У меня было очень нервное состояние, потому что среда, в которой я работаю, становилась не потенциально, а уже откровенно враждебной. Я понимал, что мои взгляды не просто отдельные, а — противоречащие. И меня убрали с должности главного редактора радио «Эхо Кавказа» — одного из подразделений «Радио "Свобода"». Перевели меня корреспондентом в самую заштатную, самую убогую службу — Молдавскую.
— Сейчас мы обидим Молдавию.
— Нет, Молдавия — прекрасная страна, но сама служба оставляла желать лучшего. После этого я съездил в Приднестровье. Месячишко там провел, подготовил пару материалов. Но уже я как-то совсем себя не сдерживал. Попросился сюда. Молдаванам вообще было всё равно, поэтому я приехал сюда — в мае.
А второй приезд сюда уже привёл к увольнению — это был сентябрь 2014 года.
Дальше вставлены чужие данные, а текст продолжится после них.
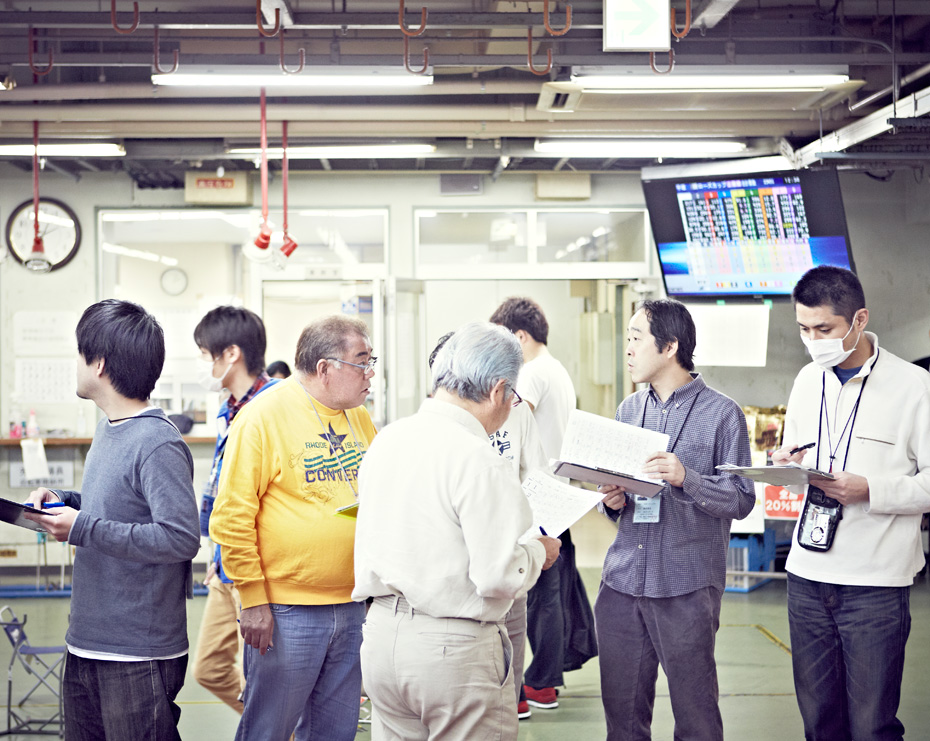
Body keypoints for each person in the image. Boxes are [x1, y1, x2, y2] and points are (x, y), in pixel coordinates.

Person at [354, 322, 561, 740]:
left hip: (382, 639)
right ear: (497, 391)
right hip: (452, 650)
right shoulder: (478, 458)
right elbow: (498, 575)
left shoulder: (388, 439)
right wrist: (539, 553)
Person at [23, 299, 200, 741]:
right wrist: (63, 501)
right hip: (86, 640)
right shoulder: (110, 427)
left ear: (99, 363)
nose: (76, 364)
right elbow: (117, 505)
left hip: (137, 653)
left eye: (80, 354)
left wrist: (80, 527)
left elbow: (179, 537)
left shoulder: (157, 442)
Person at [772, 266, 930, 741]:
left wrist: (871, 490)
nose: (813, 340)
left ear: (859, 319)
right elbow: (797, 455)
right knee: (820, 722)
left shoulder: (912, 386)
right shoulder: (806, 380)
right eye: (803, 329)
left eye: (824, 329)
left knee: (872, 726)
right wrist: (783, 462)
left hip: (875, 585)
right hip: (806, 577)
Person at [209, 315, 378, 741]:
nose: (370, 373)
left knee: (335, 733)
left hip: (352, 607)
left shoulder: (359, 419)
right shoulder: (262, 417)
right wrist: (252, 600)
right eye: (362, 362)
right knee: (268, 730)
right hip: (286, 612)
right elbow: (231, 516)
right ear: (325, 368)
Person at [596, 299, 755, 741]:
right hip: (622, 583)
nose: (626, 348)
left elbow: (742, 500)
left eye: (634, 338)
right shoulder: (628, 411)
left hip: (686, 588)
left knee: (697, 719)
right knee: (623, 721)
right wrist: (611, 501)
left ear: (669, 346)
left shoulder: (723, 414)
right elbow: (617, 504)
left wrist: (688, 479)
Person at [428, 331, 549, 721]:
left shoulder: (516, 411)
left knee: (504, 679)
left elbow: (537, 475)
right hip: (450, 579)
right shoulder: (429, 430)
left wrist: (532, 539)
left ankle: (510, 706)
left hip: (507, 560)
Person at [490, 296, 590, 710]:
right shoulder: (558, 370)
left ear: (519, 336)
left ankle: (540, 684)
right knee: (555, 592)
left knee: (539, 595)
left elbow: (508, 423)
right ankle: (546, 679)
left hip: (537, 499)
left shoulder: (530, 373)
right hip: (557, 495)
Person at [191, 306, 278, 713]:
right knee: (208, 668)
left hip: (256, 569)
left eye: (206, 354)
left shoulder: (269, 408)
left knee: (261, 682)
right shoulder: (230, 409)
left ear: (230, 354)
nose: (204, 364)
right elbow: (223, 490)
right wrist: (217, 552)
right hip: (225, 564)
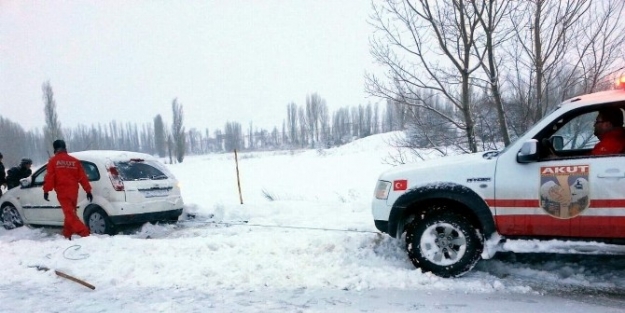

В Новосветловке я наткнулся на ситуацию, когда вскрывали могилу и доставали четырёх человек, расстрелянных батальоном «Айдар», который там квартировался до того, как его выбило луганское ополчение. Я снял сюжет, смонтировал, написал одну строчку, что это эксгумация тел людей, расстрелянных, как утверждают местные жители, «Айдаром».
Ну и всё, украинская служба на «Радио "Свобода"» просто озверела. Про сегодняшнюю ситуацию не знаю, потому что год уже там не работаю — а тогда это было такое гестапо на «Радио "Свобода"». Абсолютно спятившие националисты устроили дикую выволочку.
— Там большое украинское отделение на радио?
— Вместе с корреспондентами — пару сотен, а то и три сотни человек.
И аккурат к моему дню рождения меня уволили. Я не стал возражать, и вообще сейчас уже понимаю, что это было очень правильное решение: идти на разрыв. Мне уже просто заходить в это здание было крайне неприятно.
— И ты окончательно поехал на Донбасс.
— Да, в конце октября — заехал и всё. Живу здесь.
— Расскажи, как в некотором смысле местный житель, про донбасскую внутреннюю политику. Что они тут строят? Что у них тут получается, что не получается?
— Я вижу всё это взглядом обывателя. Какие-то вещи меня абсолютно устраивают. Например, когда стали появляться милицейские патрули на улицах, я понял, что один из главных признаков государства здесь появился. Самое главное — безопасность населения. Уже потом на этом можно строить всё остальное. Реформа армии, лишение отдельных воинских подразделений излишней самостоятельности — все эти вещи были абсолютно правильными.
— А у тебя что, бывало такое, чтобы тебя на улице задерживали пьяные ополченцы?
— У меня нет. Но у моих знакомых ещё прошлым летом бывали проблемы.
Теперь обвешанные оружием, не всегда адекватные, иногда нетрезвые люди исчезли с улиц. Это было самое главное и с этого они начали: с формирования условий безопасности.
Второе, что мне, так сказать, кажется очень симпатичным — отсутствие политического давления. Здесь нет оппозиции — это понятно. Нет сложной политической жизни, нет политических партий…
— Здесь нет и пророссийских политических партий, ты заметил?
— Весь Донбасс — это одна большая пророссийская политическая партия. Поэтому отдельно свою пророссийскость нет смысла маркировать.
— Смысла нет, но все российские партии сюда рвутся.
— Все сюда хотят, но не получится. Потому что все будут друг у друга драть знамя первенства.
…в общем, продолжаю, здесь нет политического давления. Мы же всех знаем, мы сами сталкиваемся с людьми, которые говорят о том, что в ДНР не власть, а чёрт знает что — бандиты, что здесь должна быть Украина, что она должна вернуться. Но этих людей не выдёргивают, по шее им не дают. Насколько я знаю, они спокойно выражают своё мнение. Но, правда, если громче, чем нужно, то могут нарваться на неприятности, и это объяснимо.
Что касается структур управления: я думаю, что они, конечно не в полной мере функциональны. Я читаю и слышу о каких-то не всегда верных решениях. Но я скажу иначе: для меня не так важно, насколько быстро и хорошо себя сформирует система управления здесь. Я немного другими порядками смыслов измеряю эту ситуацию. Для меня важно, что состоялось возвращение в Россию.
Хотя я совершенно точно знаю, что какие-то российские болячки будут и здесь. Притом, что здесь нет иммунитета к российским тяжёлым заболеваниям, связанным с гораздо более жёстким капитализмом, там развивавшимся.